Imperial is Vollmann’s vast, dazzling, decade-in-the-making survey of a single area of land – an arid border territory spanning both Mexico and America. It is an attempt to understand the US–Mexico border that began as a work of fiction, became a failed work of fiction, found new life as a work of non-fiction, and then ultimately took form as a 1,300 page record of one man’s slow realisation that there can be no understanding of the US–Mexico border, because it is madness.

To say Imperial is ‘about’ the US–Mexico border is entirely inadequate. It may be focused on that particular stretch of contested and viciously defended territory, but the subjects it takes into view in its attempt to understand that territory feel near-infinite. To make one’s way through this book is to feel wholly and fully immersed both in the awful, crushing complexity of the world and in the brutal collective delusion that is contemporary capitalism and nationalism. It is to begin to understand how a simple ideal of self-sufficient farming morphed into an agri-industrial nightmare. It is to follow, at a level of detail that is first numbing and then completely impossible to turn away from, the slow poisoning of the soil that results from modern-day irrigation-based farming.
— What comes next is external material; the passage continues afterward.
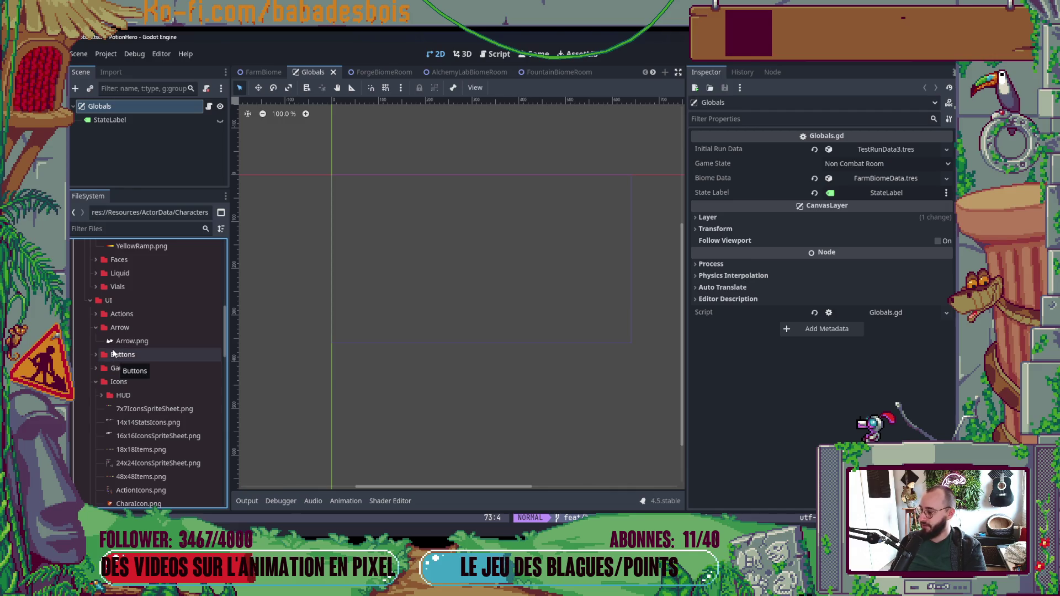
{"action": "scroll", "coordinate": [155, 377], "scroll_direction": "down", "scroll_amount": 3}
It is to watch entire rivers become polluted to the point that their toxicity is practically visible in the air around them. It is to understand, slowly but undeniably, that the very idea of a border, even the idea of a nation, is a violent delusion. It is to watch, horrified, as thousands of people lose their lives crossing what is essentially a mirage so that they can be part of a dream that is an even bigger mirage. Amidst the fog of information and history, it’s the details that haunt. Border guards patrolling migration routes often find a pile of clothes a few hundred yards before they find a naked corpse. This is because your skin swells when you dehydrate. Right before you die, you rip off all your clothes in discomfort.
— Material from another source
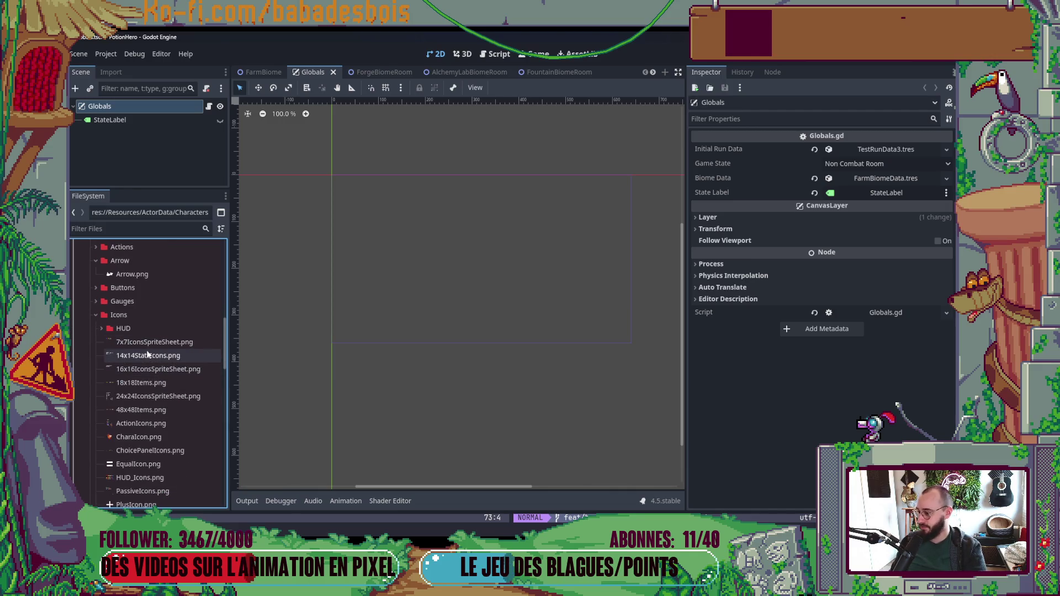
{"action": "left_click", "coordinate": [116, 261]}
Vollmann’s fundamental honesty as a non-fiction writer stems from the fact that he is always there, always conscious of his own gaze and the tragic impossibility of escaping it. He is often as interested in his own failures as he is in the things he actually finds out. One of Imperial’s best chapters details his frankly hopeless efforts to investigate the secretive factories that operate along the Mexican side of the border. Another takes time out from the wider project in order to mourn the dissolution of Vollmann’s romantic relationship while he explores the very land he’s writing about. Yet another meditates on Flaubert, on the significance not just of documenting a life, but of giving life to experience, and ends up making a passionate case for the importance of fiction alongside reportage. At one point, Vollmann even attempts to conceptualise the landscape using forms found in the paintings of Mark Rothko. He never quite says it, but he seems to be making a point: all borders are arbitrary. Just as we cannot accurately delineate the edges of an invented country, so too we can never find a neat edge to form, or the precise point at which one subject, one discipline, one project, one life, bleeds into another.

One of the over-arching themes of literary debate this year has been the ‘difficulty’ of certain texts. If a book is too challenging, goes one strand of wisdom, it is not for everyone. Indeed, it may not even be for anyone, given that the accusations that usually follow any suggestion of difficulty are that the work is ‘self indulgent’, or even hostile to readers. Vollmann’s expansiveness, his commitment to a level of detail that approaches delirium, his determination to stroll where others would prefer to inject pace, place him firmly in the ‘difficult’ category, but to me these characteristics are the very opposite of self-indulgence. They are democratic to the point of egolessness. Vollmann’s embrace seems limitless. It takes in pollos and coyotes, border guards, farmers, maquiladora workers, the voices of the dead, the experiences of the nameless. In doing so he gives us a difficult book, but one that is absolutely, necessarily, for everyone.